Every year, I attend the MBA children’s authors breakfast. While tons of independent booksellers and some local authors and illustrators eat a continental breakfast, we listen to four children’s authors talk for 15 minutes each. Sometimes they talk about their writing process, other times (Eoin Colfer comes to mind), they simply charm the booksellers into wanting to sell their book to every person who walks through the door.
This year, I heard three authors. The fourth was stuck in Boston due to bad weather. They were John Green, Laurie Keller, and Polly Horvath. Although I enjoyed all three speakers, my favorite was Polly Horvath.
She talked about hooptedoodle (see #2 on the list) and how it applies to her new book, My One Hundred Adventures.

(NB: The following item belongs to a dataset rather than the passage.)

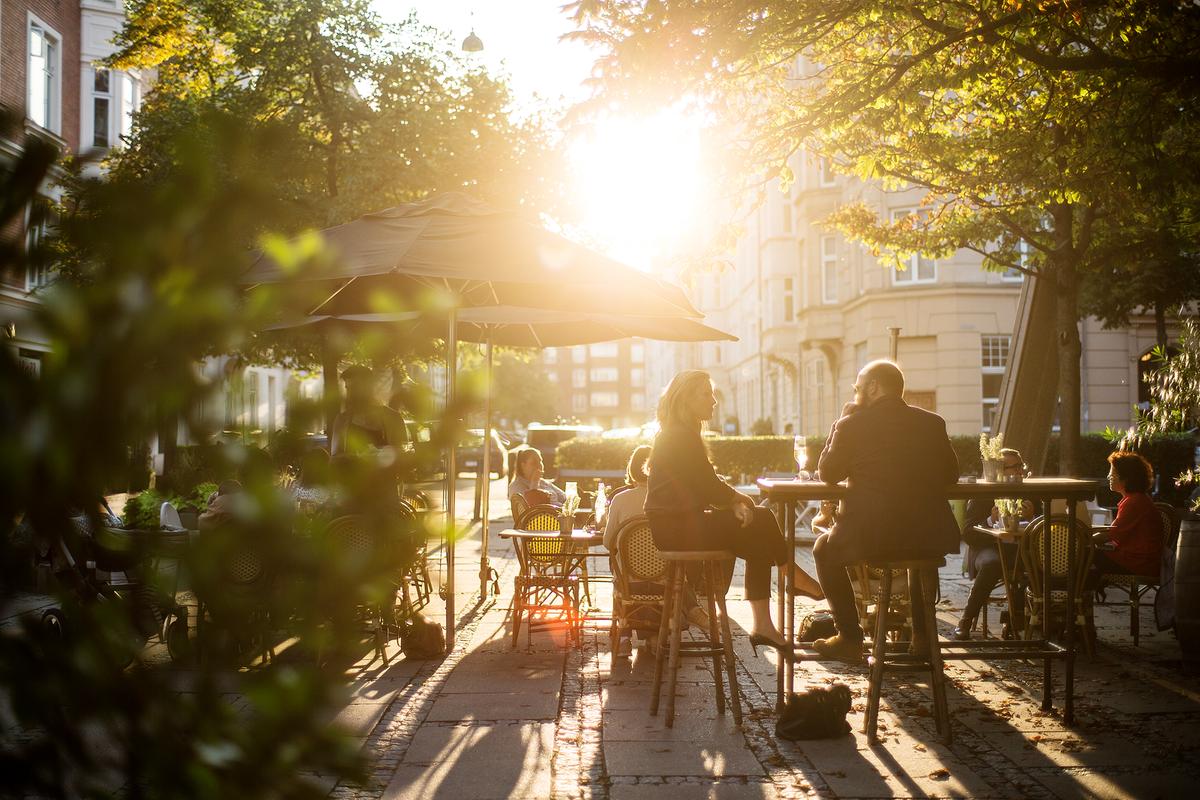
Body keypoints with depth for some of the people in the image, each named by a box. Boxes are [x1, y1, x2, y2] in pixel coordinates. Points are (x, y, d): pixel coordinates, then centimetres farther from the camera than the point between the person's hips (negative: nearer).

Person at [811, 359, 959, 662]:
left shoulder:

She also told a very funny story about being in a small town for a book signing and nobody showing up. Finally, after an embarrassing, excruciating wait, one woman flew through the door, thrilled that Polly was still there. But the woman was convinced Polly was Jane Austen. The woman, who, it turns out, was on a day pass from a mental health institution, kept calling her Miss Austen. Finally, after 30 minutes, Polly interrupted to say, "Please, call me Jane."
And she told about how her mother used to read the kids the "Ballad of the Harp Weaver," "The High Tide on the Coast of Lincolnshire," and other mournful, dramatic poems. I think you can still see the impact of those poems on her work today.
I hope you all get the opportunity to hear smart, funny, honest children’s writers/illustrators speak sometime soon. It’s always a treat!